A PRENDA
PROLETÁRIA
Assis Martins*
Os presentes quebram pedras. (MIGUEL DE CERVANTES).
Até antes de novembro de 1960 (ano de inauguração da TV Ceará - canal 2), Fortaleza, cidade acanhada de uns 500 mil habitantes, era bastante carente no setor das diversões. A sacada maior era o cinema, principalmente aos domingos, com grande frequência nos cines Majestic, Diogo, Rex, Centro, Moderno e em alguns do subúrbio, como o Nazaré, em Otávio Bonfim, o Cine América (atrás do Colégio Juvenal de Carvalho) e o cinema do Joaquim Távora.
Como opção, havia muitos palcos nos bairros – Teatro Cristo-Rei, Ginásio Santa Maria, no Benfica (onde hoje fica o Museu de
Arte-UFC), Coração de Jesus, São Vicente, em Parangaba, e outros, onde
ajuntamentos de amadores encenavam peças teatrais.
E foi nesses palcos onde fui, durante muito tempo, o ponto (1) oficial nas peças do Conjunto
Teatral Cearense, convivendo com alguns tipos engraçados, cujas presepadas
aprecio relembrar. Muitos já fazem parte
do folclore teatral do Estado, e penso em enfeixar e publicar essas historinhas,
para que não se percam, porque as publicações atinentes só remetem às figuras
importantes.
Alguns grupos ainda hoje são lembrados: CTC - Conjunto Teatral Cearense, de J.
Cabral, TAF – Teatro de Amadores de
Fortaleza, o Teatro dos Gráficos
e alguns menores, mas todos atuantes. Muitos talentos saíram dessas troupes e fizeram nome nacional.
Nos anos seguintes, era muito usado o palco do Círculo Operário dos Navegantes, perto da igreja homônima,
em Jacarecanga. Foi ali mesmo que o Didi e o Edson aprontaram uma situação
engraçada, complicada na ocasião, mas lembrada sempre com muitas risadas. Os
dois, companheiros antigos de drama e de farras contumazes, ajudavam
semanalmente nas apresentações do nosso conjunto. Edson cuidava com a maior
competência dos adereços e materiais em geral (era muito bom contrarregra), ao
passo que o Didi era o mestre das instalações elétricas, da colocação dos
rompimentos (2) e gambiarras, bem como da organização geral dos bastidores, invisíveis
para o público, porém imprescindíveis para um bom espetáculo.
Didi era muito tímido, no entanto, melhorava o desempenho
ao tomar algumas, enquanto o Edson era mais desenvolto quando havia garotas,
principalmente domésticas, que acompanhavam os filhos dos patrões.
Aconteceu naquele sábado, em que o Chico Duque, velho
chapa da dupla, fez um convite para um bingo movido a mel, lá pras bandas do
Tirol.
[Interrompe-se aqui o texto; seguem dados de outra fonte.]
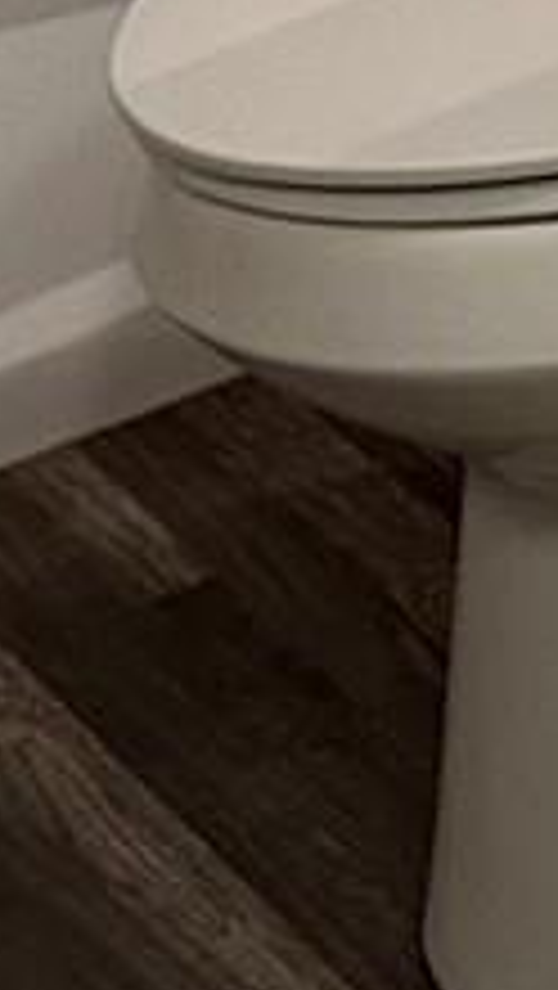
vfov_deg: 10.5
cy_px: -882
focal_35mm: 190
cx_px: 1620
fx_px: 4990
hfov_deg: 6.0
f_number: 1.78
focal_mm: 6.86
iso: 250
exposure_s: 1/60
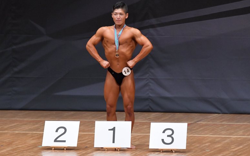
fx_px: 2091
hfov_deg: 6.8
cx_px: 125
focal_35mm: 307
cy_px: 77
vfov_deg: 4.3
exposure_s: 1/400
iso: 6400
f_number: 5.6
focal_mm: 200
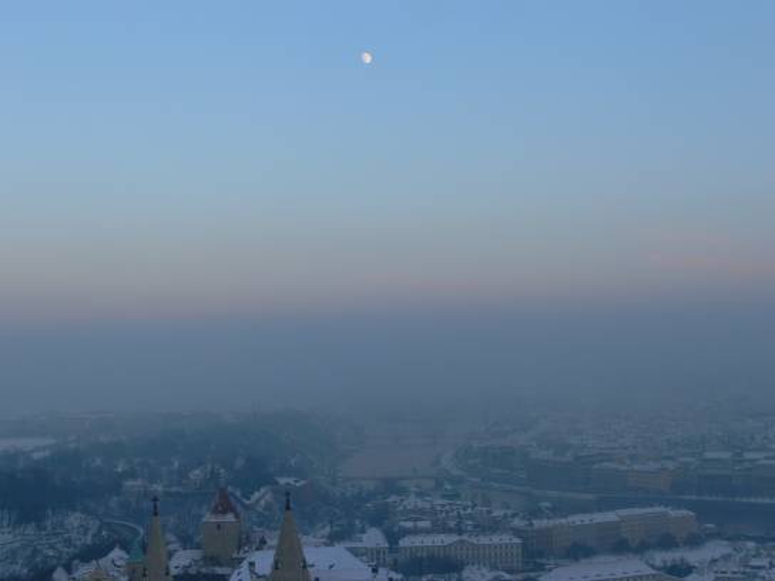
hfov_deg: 38.9
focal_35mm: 49
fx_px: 1097
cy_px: 290
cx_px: 388
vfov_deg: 29.7
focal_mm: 10.3
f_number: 5.6
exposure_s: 1/125
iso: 100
Como tinham muitas amizades na
área, pois atuavam da praia da Escola de Aprendizes Marinheiros à Barra do
Ceará, com amplo conhecimento de todos os botecos, passaram a manhã na praia do
Pirambu até a hora do tal víspora, cujo prêmio principal era um peru!
O Didi levou
sorte e ganhou o disputado troféu. Detalhe: o peru era vivo! E, lá se foram,
melados como cordão de amarrar pato, rebocando o peru até o Círculo Operário dos Navegantes,
onde uma peça dramática ia ser encenada; e não poderiam faltar!Com sorte, ainda
chegaram antes do início. Quase houve um desentendimento mais sério com o
diretor, e, após muito diálogo, fizeram um acordo satisfatório. A paz reinou no
seio de Abraão e o peru ficou amarrado numa ripa atrás do cenário, inquieto,
enquanto o dramalhão se desenrolava em longos cinco atos, com muitas lágrimas e
irritantes glu-glus.
(1)No jargão teatral, ponto era o auxiliar de cena que, oculto do público, sentado atrás
de uma redoma situada no palco, de posse dos textos que deveriam ser sabidos de
cor pelos atores, lhes recordava os diálogos, quando eles falhavam. Com a
evolução da tecnologia empregada nas artes teatrais, essa figura já não existe.
(2) Usado no léxico do teatro, rompimento é (era?) uma peça de cenário composta de dois bastidores
ligados por uma bambolina, podendo
haver palcos com três ou quatro conjuntos dessas peças. Bambolinas, na linguagem dramática, são ripas de madeira, faixas de
tecido ou papel, apostas no vão superior do palco com a serventia de pendurar
telões ou para completar o espaço da cena, também podendo ser utilizadas como
recurso cenográfico, a fim de simular folhagem, céu etc.